Eine Gottheit anrufen, das erfordert für mich als Menschen maximal möglichen Einsatz bei minimal nötiger Zeit (die Stärke der Impulsbündelung misst sich aus den äußeren Extremwerten dieser beiden Komponenten). In Situationen, wo sich Schreien nicht schickt oder unnötig Aufruhr erzeugen würde, kann ich die Kraft meiner Dringlichkeit in abrupter Geste ausdrücken, und sogar die notfalls in äußerlicher Fast-Bewegungslosigkeit bündeln („fire & freeze“, könnte man´s nennen). Die Intensität und ihre konzentrierte Richtung sind das Entscheidende. Das geht bei mir niemals rein mental, sondern immer mittels maximaler physischer Präsenz (und sei es deren „implodierende“ Kraft). Natürlich schreie ich lieber, oder tanze dabei herum (Tanzen ist indes auch ein praktisches Mittel, wo sich Menschen, die man nicht mit dem eigenen Gottesdienst belästigen wie auch selber von ihnen ungestört bleiben will, in lediglicher Hörweite befinden. Für solche Gelegenheiten hatte ich, eingangs meines Heidenwegs überhaupt, einst einen regelrechten rituellen „Bewegungs-Code“ entwickelt, meine damals wichtigsten und häufigsten Anrufungen samt kombinierbarer „Phrasierungsbausteine“ beinhaltend). Und noch heute – inzwischen seltener des Rufens bedürfend, dies aber öfter lauthals mir erlauben könnend – ist mir selbstverständlich, dass ich für eine Aktion, die ich von den Göttern erwarte, weil ich sie selber nicht auszuführen vermag, innerhalb meines Rufes wenigstens in diesen alles hineinlege, was ich (an der Tat statt) irgend zu geben vermag.

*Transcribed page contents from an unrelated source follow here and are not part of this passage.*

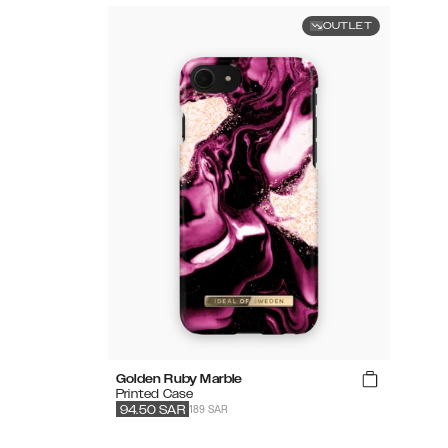
OUTLET
Golden Ruby Marble
Printed Case
189 SAR
94.50
SAR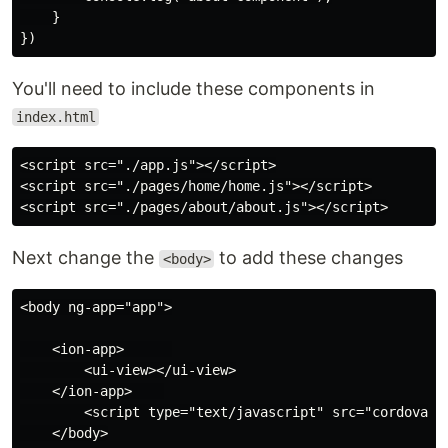
    }

You'll need to include these components in
index.html
<script src="./app.js"></script>

<script src="./pages/home/home.js"></script>

Next change the
to add these changes
<body>
<body ng-app="app">

    <ion-app>      

        <ui-view></ui-view>

    </ion-app>    

        <script type="text/javascript" src="cordova.js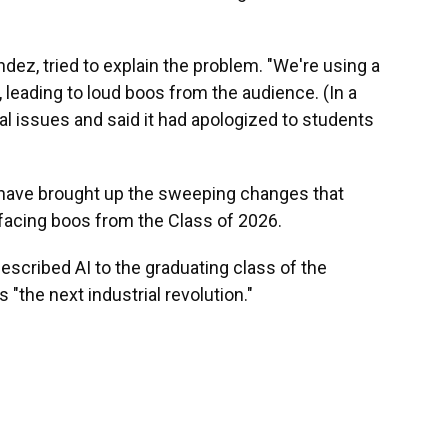
dez, tried to explain the problem. "We're using a
 leading to loud boos from the audience. (In a
l issues and said it had apologized to students
ve brought up the sweeping changes that
so facing boos from the Class of 2026.
described AI to the graduating class of the
 "the next industrial revolution."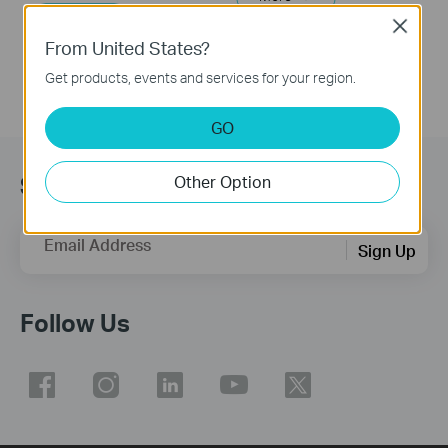
More
Close
From United States?
Get products, events and services for your region.
GO
Subscribe
Other Option
Email Address
Sign Up
Follow Us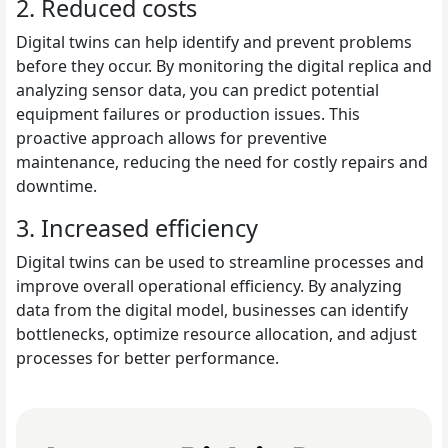
2. Reduced costs
Digital twins can help identify and prevent problems
before they occur. By monitoring the digital replica and
analyzing sensor data, you can predict potential
equipment failures or production issues. This
proactive approach allows for preventive
maintenance, reducing the need for costly repairs and
downtime.
3. Increased efficiency
Digital twins can be used to streamline processes and
improve overall operational efficiency. By analyzing
data from the digital model, businesses can identify
bottlenecks, optimize resource allocation, and adjust
processes for better performance.
Read Top 10 Real-Time Data Analytics Platforms for 2025 (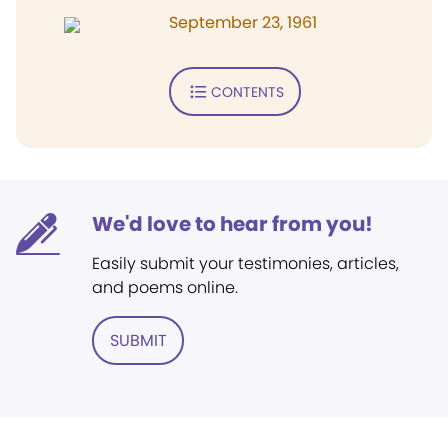
September 23, 1961
CONTENTS
We'd love to hear from you!
Easily submit your testimonies, articles,
and poems online.
SUBMIT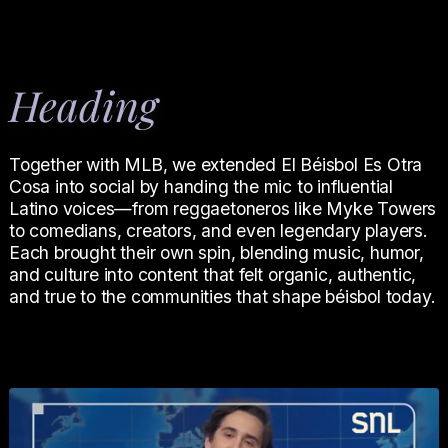
Heading
Together with MLB, we extended El Béisbol Es Otra
Cosa into social by handing the mic to influential
Latino voices—from reggaetoneros like Myke Towers
to comedians, creators, and even legendary players.
Each brought their own spin, blending music, humor,
and culture into content that felt organic, authentic,
and true to the communities that shape béisbol today.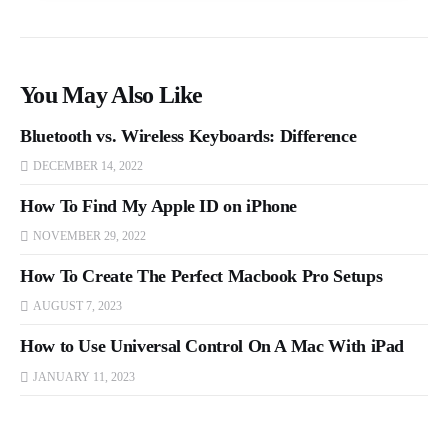
You May Also Like
Bluetooth vs. Wireless Keyboards: Difference
DECEMBER 14, 2022
How To Find My Apple ID on iPhone
NOVEMBER 29, 2022
How To Create The Perfect Macbook Pro Setups
AUGUST 7, 2023
How to Use Universal Control On A Mac With iPad
JANUARY 11, 2023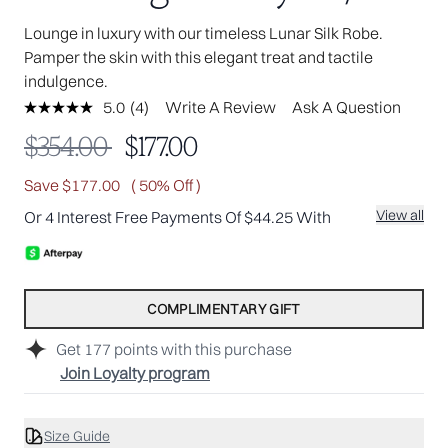
Lounge in luxury with our timeless Lunar Silk Robe.
Pamper the skin with this elegant treat and tactile
indulgence.
5.0
(4)
Write A Review
Ask A Question
Read
4
Recommended Retail Price:
Current price:
$354.00
$177.00
Reviews.
Same
page
Save $177.00
( 50% Off )
link.
View all
Or 4 Interest Free Payments Of $44.25 With
COMPLIMENTARY GIFT
Get
177
points with this purchase
Join Loyalty program
Size Guide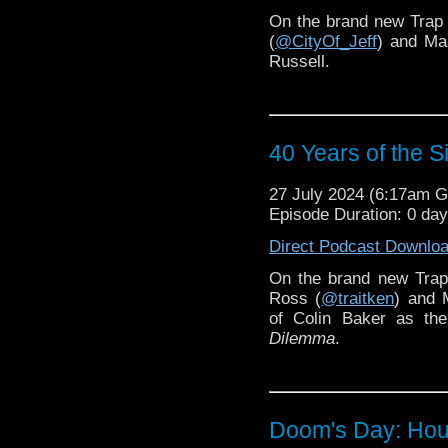
On the brand new Trap
(
@CityOf_Jeff
) and Ma
Russell.
40 Years of the 
27 July 2024 (6:17am 
Episode Duration: 0 da
Direct Podcast Downlo
On the brand new Trap
Ross (
@traitken
) and 
of Colin Baker as the
Dilemma
.
Doom's Day: Hou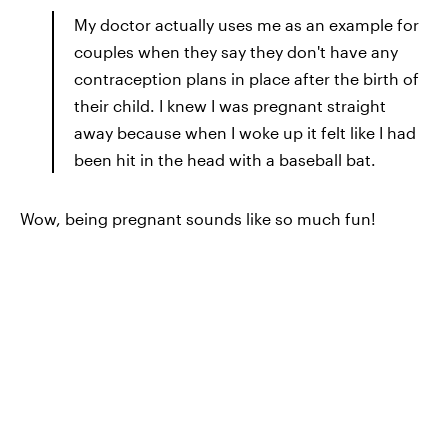
My doctor actually uses me as an example for
couples when they say they don't have any
contraception plans in place after the birth of
their child. I knew I was pregnant straight
away because when I woke up it felt like I had
been hit in the head with a baseball bat.
Wow, being pregnant sounds like so much fun!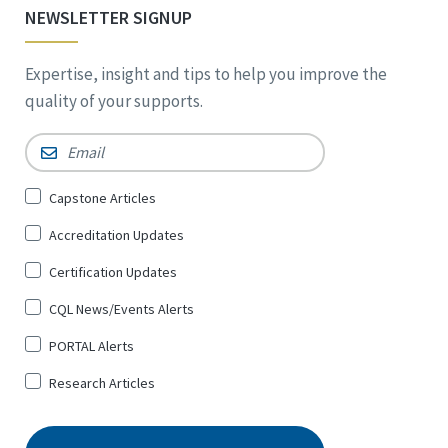
NEWSLETTER SIGNUP
Expertise, insight and tips to help you improve the
quality of your supports.
Email
*
Sign
Capstone Articles
Up
Accreditation Updates
for
*
Certification Updates
CQL News/Events Alerts
PORTAL Alerts
Research Articles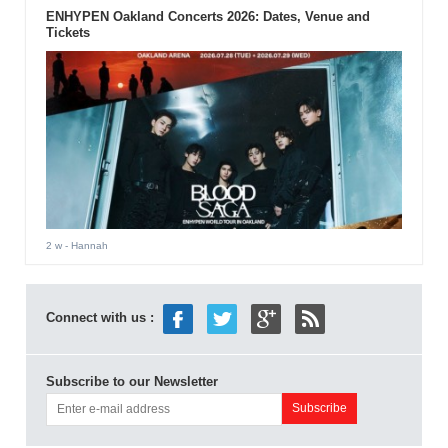
ENHYPEN Oakland Concerts 2026: Dates, Venue and
Tickets
2 w
- Hannah
Connect with us :
Subscribe to our Newsletter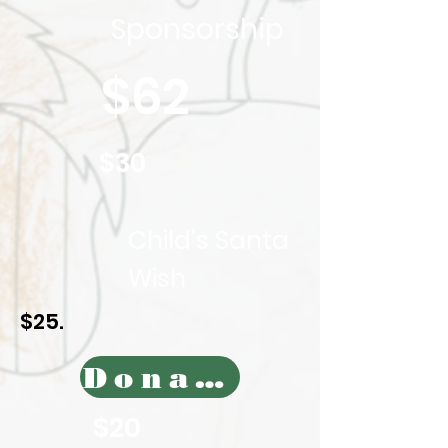
Sponsorship
$62
$30
Child's Santa
Wish
$25.
Donate Today
$20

Wäre ich, als Mensch, z.B. die „Gottheit einer Ameise“, so müsste sich besagtes Tierchen ziemlich anstrengen, meine Aufmerksamkeit zu erregen. Selbst wenn sie diese insofern haben könnte, nehmen wir Mensch mal als Betreuer einer Ameisenfarm an… (Gottseidank bin ich, als Mensch gegenüber seinen Göttern, mit mehr Ausdrucksmöglichkeiten gesegnet als jedwede Ameise gegenüber einem Menschen wäre. Jener bliebe weißgott nur banges „Beten“… Aber es ging hier um eine Art Größenvergleich – der freilich kein physischer sein soll.) Götter stehen, so wie sie in Gänze sind, an und für sich außerhalb der von mir wahrnehmbaren physischen Welt. Aber sie drücken sich in deren Erscheinungsformen aus.

Fernsehen vs. Nahsein

Wollte ich tatsächlich meine Verhältnisse zu allen Göttern, mit denen ich´s de facto „habe“, schildern wollen – ich müsste mit reichlich dicken Schwarten aufwarten, von deren Erbauung für andere ich nicht überzeugbar bin (weshalb ich mir das Verfassen erspare). Vor Jahren habe ich sie mal „durchgezählt“, die Gottheiten, die meinigen. Ich habe kein Zahlengedächtnis, aber kam, glaub´ ich, auf so in etwa vierzig…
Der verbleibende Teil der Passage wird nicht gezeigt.